Son yüzyılda dünya 1 ve 2 büyük savaş gördü ve adına da dünya savaşı dendi ve savaşların bitişinde de barış kutlamaları yapıldı ama barış kutlamalarından sonra savaşlar çoğu kez sessiz olarak devam etti. Çünkü sömürü, açlık, yoksulluk, sınıflar ve sınırların varlığı ve buna karşı direnişte hala devam ediyordu, ediyor. Demekki son yüzyılda yapılan barış aslında halklar arası kalıcı bir barış değil, devletler arası geçici çıkar menfafat anlaşmalarıdır.
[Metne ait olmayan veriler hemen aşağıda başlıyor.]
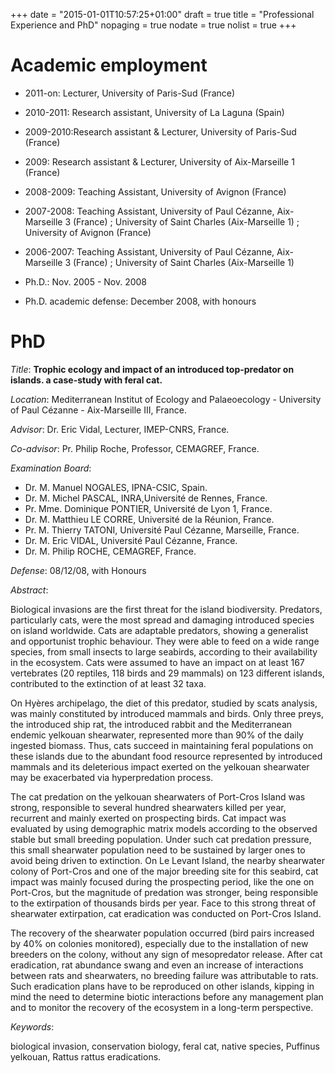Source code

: +++
date = "2015-01-01T10:57:25+01:00"
draft = true
title = "Professional Experience and PhD"
nopaging = true
nodate = true
nolist = true
+++

# Academic employment

* 2011-on: Lecturer, University of Paris-Sud (France)

* 2010-2011: Research assistant, University of La Laguna (Spain)

* 2009-2010:Research assistant & Lecturer, University of Paris-Sud (France)

* 2009: Research assistant & Lecturer, University of Aix-Marseille 1 (France)

* 2008-2009: Teaching Assistant, University of Avignon (France)

* 2007-2008: Teaching Assistant, University of Paul Cézanne, Aix-Marseille 3 (France) ; University of Saint Charles (Aix-Marseille 1) ; University of Avignon (France)

* 2006-2007: Teaching Assistant, University of Paul Cézanne, Aix-Marseille 3 (France) ; University of Saint Charles (Aix-Marseille 1)

* Ph.D.: Nov. 2005 - Nov. 2008

* Ph.D. academic defense: December 2008, with honours

# PhD

*Title*: **Trophic ecology and impact of an introduced top-predator on islands. a case-study with feral cat.**

*Location*: Mediterranean Institut of Ecology and Palaeoecology - University of Paul Cézanne - Aix-Marseille III, France.

*Advisor*: Dr. Eric Vidal, Lecturer, IMEP-CNRS, France.

*Co-advisor*: Pr. Philip Roche, Professor, CEMAGREF, France.

*Examination Board*:

* Dr. M. Manuel NOGALES, IPNA-CSIC, Spain.
* Dr. M. Michel PASCAL, INRA,Université de Rennes, France.
* Pr. Mme. Dominique PONTIER, Université de Lyon 1, France.
* Dr. M. Matthieu LE CORRE, Université de la Réunion, France.
* Pr. M. Thierry TATONI, Université Paul Cézanne, Marseille, France.
* Dr. M. Eric VIDAL, Université Paul Cézanne, France.
* Dr. M. Philip ROCHE, CEMAGREF, France.

*Defense*:  08/12/08, with Honours

*Abstract*:

Biological invasions are the first threat for the island biodiversity.
Predators, particularly cats, were the most spread and damaging introduced species on island worldwide. Cats are adaptable predators, showing a generalist and opportunist trophic behaviour. They were able to feed on a wide range species, from small insects to large seabirds, according to their availability in the ecosystem.
Cats were assumed to have an impact on at least 167 vertebrates (20 reptiles, 118 birds and 29 mammals) on 123 different islands, contributed to the extinction of at least 32 taxa.

On Hyères archipelago, the diet of this predator, studied by scats analysis, was mainly constituted by introduced mammals and birds. Only three preys, the introduced ship rat, the introduced rabbit and the Mediterranean endemic yelkouan shearwater, represented more than 90% of the daily ingested biomass. Thus, cats succeed in maintaining feral populations on these islands due to the abundant food resource represented by introduced mammals and its deleterious impact exerted on the yelkouan shearwater may be exacerbated via hyperpredation process.

The cat predation on the yelkouan shearwaters of Port-Cros Island was strong, responsible to several hundred shearwaters killed per year, recurrent and mainly exerted on prospecting birds. Cat impact was evaluated by using demographic matrix models according to the observed stable but small breeding population. Under such cat predation pressure, this small shearwater population need to be sustained by larger ones to avoid being driven to extinction. On Le Levant Island, the nearby shearwater colony of Port-Cros and one of the major breeding site for this seabird, cat impact was mainly focused during the prospecting period, like the one on Port-Cros, but the magnitude of predation was stronger, being responsible to the extirpation of thousands birds per year. Face to this strong threat of shearwater extirpation, cat eradication was conducted on Port-Cros Island.

The recovery of the shearwater population occurred (bird pairs increased by 40% on colonies monitored), especially due to the installation of new breeders on the colony, without any sign of mesopredator release. After cat eradication, rat abundance swang and even an increase of interactions between rats and shearwaters, no breeding failure was attributable to rats. Such eradication plans have to be reproduced on other islands, kipping in mind the need to determine biotic interactions before any management plan and to monitor the recovery of the ecosystem in a long-term perspective.

*Keywords*:

biological invasion, conservation biology, feral cat, native species, Puffinus yelkouan, Rattus rattus eradications.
Halklar arası gerçekleşen barışlar ebediyen bozulmadan devam eder. Sözde barıştan hemen sonra açlık ve yoksulluk varsa, bir sınıf diğer sınıfı eziyorsa, zulüm, baskı, yani faşizm ve diktatörlük varsa nasıl barış olacak? Barış demek iki kişinin kavga etmemesi değil, adaletin olması, mülkün ortak kullanılması, bireysel iktidar kavgalarının olmaması ve toplumun refah ve huzur ortamında eşit koşullarda yaşamasıdır. Toplum küçük bir elit kesimin egemenliği altında yaşıyorsa, bir ulus başka bir ulusu eziyorsa, sömürü ve yoksulluk varsa ve bütün bunların yanı sıra toplum bireysel iktidar kavgalarına alet edilip kutuplaşmalar yaratılıyorsa nasıl barış olacak ?
Adaletin, eşitliğin, paylaşımın, özgürlüğün olmadığı şartlarda neyin barışını kutlayacağız? Egemen iktidar odaklarının toplum üzerinde hakimiyet kurma ve bunu da baskı yoluyla topluma kabul ettirmesinimi barış olarak kutlayacağız!! Sınıfların, savaşların, sınırların ve sömürünün olmadığı, Halkın, halkların her türlü gerici, ırkçı, ve düşmanlaştırıcı zihniyetlerden uzak durduğu, halklar arası dostluğun olduğu, bir ulusun başka bir ulusu ezmediği, özgürlüğün ve eşitliğin olduğu adil ve huzurlu bir dünyada yaşamanın barışını kutlarız tabiki. Yani şu an için kutlanacak bir barış göremiyoruz. Barış için önce adalatin, özgürlüğün, eşitliğin kurulması ve yaşanılması gerekiyor.
Halkların barış istemi tabiki önemlidir. Barış için sokaklara çıkmak ta tabiki önemlidir ama buna rağmen kutlanacak bir barış maalesef YOK! Barışı en çok dillendirenler ve barışın olması için en çok mücadele edenler Kürtlerdir ama en çok ta savaştan dolayı ölenler yine Kürtlerdir. Sadece bir halkın barışı istemesi ve direnmesi barışı geliştirmek için yeterli değil, yoksulluk yaşayan, ezilen, baskı ve zulüm altında yaşayan bütün toplumsal kesimlerin sokaklara çıkması ve direnmesi ancak gerçek barışı inça eder. Faşizm ve diktatörlük ortadan kalkmadıkça, toplum baskı ve faşizm şartlarında yaşadıkça, gerçek demokrasi ve adalet olmadıkça, barış hiç olur mu? Önce adalet, eşitlik, özgürlük ve gerçek demokrasi olacak. Bu söylediğimiz değerler olmadıkça ve yaşanılmadıkça barış nasıl gelişecek ve yaşanılacak? Önce diktatörlüğün ve faşizmin ortadan kalması gerekiyor. Halkın, halkların, ezilen ulusun, ulusların özgür olması özgürleşmesi gerekiyor.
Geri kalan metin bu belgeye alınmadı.